September 16, 1995
Editors
American Scientist
P.O. Box 13975
Research Triangle Park, NC 27709
To The Editors:
In "The Beginnings of Life on Earth" (September-October), Christian de Duve presents compelling "facts and ideas that are being considered to account for the early stages in the spontaneous emergence of life on earth"; especially, his hypotheses about the central energetic role that thioesters must have played in pre- and protobiosis. His last-page conclusion that these protometabolic "processes must have been highly deterministic. In other words, these processes were inevitable under the conditions that existed on the prebiotic earth" (emphasis, his) is also quite persuasive.
However, his subsequent opinion that "It also seems likely that life would arise anywhere similar conditions are found", and his final unqualified assertion (poetic license?) that "The universe is awash with life", require some scrutiny:
Science and history teach us that although processes in the universe proceed relentlessly, according to laws which are deterministic on a large scale, the details and course of the unraveling of such processes are often contingent on "accidents" that occur on the microscopic scale (e.g., the old saw that a flap of a butterfly's wing may determine the ultimate development of a distant massive weather system). Even if we allow that the universe may be awash with planets with flourishing "protometabolism", and even "protocells", it does not necessarily follow that contingent events that contributed to the next step in the origin of life have been mimicked on even one of these hypothetical worlds.
The arguments that de Duve presents for the general deterministic course of prebiosis must implicitly include the expectation of a racemic mix of left-handed and right-handed versions of the assymetric molecules in the prebiotic soup. If protometabolism is so certain to lead to life, we should expect to find evidence, on earth, of organisms which use molecules of both kinds of handedness in their proteins and nucleic acids. Where is the evidence?
As first discovered by Louis Pasteur, living organisms often use only one kind of each enantiomer. And the evidence is now overwhelming that, in all known organisms, only the levo amino acids and the dextro sugars are used in the building of proteins and nucleic acids. Likewise, all use the same genetic code. Together these facts seem to provide strong evidence that all organisms arose from a single common ancestor. Either, after multiple origins, life passed through a very tight evolutionary bottle-neck, or else it arose only once on earth. Therefore it might be unique to earth.

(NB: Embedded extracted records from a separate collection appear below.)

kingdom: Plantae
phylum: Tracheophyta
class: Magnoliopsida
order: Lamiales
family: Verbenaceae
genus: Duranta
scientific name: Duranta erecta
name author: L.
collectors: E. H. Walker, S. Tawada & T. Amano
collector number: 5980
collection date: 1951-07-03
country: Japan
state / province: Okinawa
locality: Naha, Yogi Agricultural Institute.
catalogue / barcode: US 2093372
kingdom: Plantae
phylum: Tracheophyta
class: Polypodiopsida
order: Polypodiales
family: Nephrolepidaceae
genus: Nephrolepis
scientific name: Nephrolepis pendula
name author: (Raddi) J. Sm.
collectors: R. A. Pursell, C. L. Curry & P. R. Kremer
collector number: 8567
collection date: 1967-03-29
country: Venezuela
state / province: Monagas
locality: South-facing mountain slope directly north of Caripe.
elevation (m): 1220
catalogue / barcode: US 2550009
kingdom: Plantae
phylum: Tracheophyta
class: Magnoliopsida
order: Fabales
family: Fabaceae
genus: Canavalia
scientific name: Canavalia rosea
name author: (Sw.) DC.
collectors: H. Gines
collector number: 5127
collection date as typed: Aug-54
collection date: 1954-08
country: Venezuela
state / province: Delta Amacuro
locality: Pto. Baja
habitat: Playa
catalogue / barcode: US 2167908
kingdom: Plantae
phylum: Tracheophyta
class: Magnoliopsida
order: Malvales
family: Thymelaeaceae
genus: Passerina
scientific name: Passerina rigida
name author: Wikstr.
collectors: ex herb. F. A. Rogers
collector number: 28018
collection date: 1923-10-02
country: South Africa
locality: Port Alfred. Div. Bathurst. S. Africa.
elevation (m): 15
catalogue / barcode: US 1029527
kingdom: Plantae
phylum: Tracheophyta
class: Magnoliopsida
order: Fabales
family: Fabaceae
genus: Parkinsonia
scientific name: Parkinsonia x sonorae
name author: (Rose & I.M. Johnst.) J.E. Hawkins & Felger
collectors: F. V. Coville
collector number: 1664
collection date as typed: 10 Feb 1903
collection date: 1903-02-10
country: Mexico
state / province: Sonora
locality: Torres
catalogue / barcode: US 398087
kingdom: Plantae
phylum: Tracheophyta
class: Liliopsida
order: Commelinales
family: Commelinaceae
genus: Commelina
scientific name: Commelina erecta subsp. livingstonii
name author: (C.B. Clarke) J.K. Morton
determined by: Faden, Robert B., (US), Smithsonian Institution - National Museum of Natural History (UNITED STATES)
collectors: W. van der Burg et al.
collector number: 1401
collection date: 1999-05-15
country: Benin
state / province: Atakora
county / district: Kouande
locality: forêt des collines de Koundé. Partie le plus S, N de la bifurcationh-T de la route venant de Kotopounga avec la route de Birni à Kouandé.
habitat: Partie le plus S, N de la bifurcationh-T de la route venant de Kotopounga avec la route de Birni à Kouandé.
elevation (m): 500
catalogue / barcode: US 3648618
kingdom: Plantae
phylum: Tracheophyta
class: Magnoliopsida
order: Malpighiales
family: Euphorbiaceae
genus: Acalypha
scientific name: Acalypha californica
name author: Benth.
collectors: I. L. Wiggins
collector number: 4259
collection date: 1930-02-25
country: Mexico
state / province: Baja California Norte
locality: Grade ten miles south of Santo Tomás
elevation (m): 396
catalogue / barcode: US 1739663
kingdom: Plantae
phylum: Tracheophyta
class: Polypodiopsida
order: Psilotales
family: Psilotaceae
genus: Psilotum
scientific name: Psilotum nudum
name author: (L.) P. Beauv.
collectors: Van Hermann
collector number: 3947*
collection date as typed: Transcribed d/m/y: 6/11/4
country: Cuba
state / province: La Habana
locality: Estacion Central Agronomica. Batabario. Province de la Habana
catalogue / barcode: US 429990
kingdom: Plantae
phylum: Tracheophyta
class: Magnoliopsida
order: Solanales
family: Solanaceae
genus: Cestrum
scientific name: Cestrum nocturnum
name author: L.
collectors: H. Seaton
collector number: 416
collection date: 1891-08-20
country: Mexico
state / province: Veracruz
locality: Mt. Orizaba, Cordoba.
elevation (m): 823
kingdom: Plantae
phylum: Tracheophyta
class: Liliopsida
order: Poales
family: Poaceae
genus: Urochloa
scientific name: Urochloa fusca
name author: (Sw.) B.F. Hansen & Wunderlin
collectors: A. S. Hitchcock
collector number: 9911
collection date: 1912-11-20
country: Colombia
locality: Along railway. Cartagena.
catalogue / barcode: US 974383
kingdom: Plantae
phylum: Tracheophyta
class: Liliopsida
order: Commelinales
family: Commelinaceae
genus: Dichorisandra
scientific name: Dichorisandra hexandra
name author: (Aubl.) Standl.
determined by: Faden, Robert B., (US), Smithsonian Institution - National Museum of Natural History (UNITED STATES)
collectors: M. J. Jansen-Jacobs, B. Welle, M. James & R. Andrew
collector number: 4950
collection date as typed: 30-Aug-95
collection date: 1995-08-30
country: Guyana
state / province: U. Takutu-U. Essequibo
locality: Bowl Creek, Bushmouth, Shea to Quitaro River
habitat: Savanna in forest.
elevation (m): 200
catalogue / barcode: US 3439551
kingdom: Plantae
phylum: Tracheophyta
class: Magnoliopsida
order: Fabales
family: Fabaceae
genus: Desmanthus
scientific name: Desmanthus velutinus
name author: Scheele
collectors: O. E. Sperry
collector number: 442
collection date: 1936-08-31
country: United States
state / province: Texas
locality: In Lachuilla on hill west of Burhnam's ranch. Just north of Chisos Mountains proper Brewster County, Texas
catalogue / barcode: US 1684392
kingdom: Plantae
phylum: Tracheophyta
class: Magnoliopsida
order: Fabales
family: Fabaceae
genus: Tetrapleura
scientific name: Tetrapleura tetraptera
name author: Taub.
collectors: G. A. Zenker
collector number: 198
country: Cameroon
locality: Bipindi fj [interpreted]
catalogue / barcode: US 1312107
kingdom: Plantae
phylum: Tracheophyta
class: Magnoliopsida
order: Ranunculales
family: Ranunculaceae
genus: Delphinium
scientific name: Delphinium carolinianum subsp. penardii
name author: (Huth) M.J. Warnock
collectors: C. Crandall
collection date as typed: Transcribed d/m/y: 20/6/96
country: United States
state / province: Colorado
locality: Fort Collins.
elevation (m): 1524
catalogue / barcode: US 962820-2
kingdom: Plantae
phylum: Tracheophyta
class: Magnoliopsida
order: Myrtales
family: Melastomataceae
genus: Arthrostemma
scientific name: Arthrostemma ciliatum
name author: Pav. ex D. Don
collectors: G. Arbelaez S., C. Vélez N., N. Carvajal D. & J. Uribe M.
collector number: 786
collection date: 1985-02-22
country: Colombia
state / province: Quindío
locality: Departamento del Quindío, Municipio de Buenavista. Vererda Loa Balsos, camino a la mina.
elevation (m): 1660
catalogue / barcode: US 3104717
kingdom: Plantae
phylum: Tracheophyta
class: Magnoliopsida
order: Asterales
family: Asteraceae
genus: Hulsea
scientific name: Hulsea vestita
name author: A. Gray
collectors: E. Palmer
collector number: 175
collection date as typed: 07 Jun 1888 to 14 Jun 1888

Can at least the "handedness paradox" be explained?
1. Could some pervasive assymetry in the properties of the inorganic substrate of the prebiotic world have acted to imprint its handedness on the molecules of the organic soup? No evidence for such pervasive assymetry exists.
2. Could some aspect of the assymetry of the conservation laws of physics; i.e., the non-conservation of parity, and the possible effects of so-called neutral currents, explain a large bias in the handedness of the soup's components? No compelling arguments or experiments yet support this position.
3. Is it possible that approximately equal numbers of proto-organisms arose which used opposite-handed building blocks, but through competition, only our ancestors survived? This argument requires a mechanism to "explain" the selective advantage of one kind of handedness over the other (such as 1. or 2.).
4. Is it possible, as in 3. that equal numbers arose, but through "random accident or accidents", only our ancestors survived? This would be plausible only if the numbers of each kind of progenitor were extremely small at the time of the accidents (i.e., the sine qua non for an evolutionary bottle-neck) .
5. Could the spontaneous aggregation of a survivable, mutable, self-replicatable RNA-like molecule, have been so improbable, that it happened only once, even in the earth's very hospitable prebiotic soups (the ultimate bottle-neck)?
If either 4. or 5. are true, the probability that "The universe is awash with life" might be vanishingly small, despite the enormous numbers of galaxies and starsý.
In such an enlightening tutorial on such an important subject, it was less than helpful for de Duve to skirt by the evidence that some "...single, freak, highly improbable event...", (i.e., an extremely narrow evolutionary bottleneck). still seems to be a required part of the story of the beginnings of life on earth.
ý Ornstein, L. 1982. Extraterrestrial Intelligence: The debate continues; A biologist looks at the numbers. Physics Today, March, pp. 27&endash;31.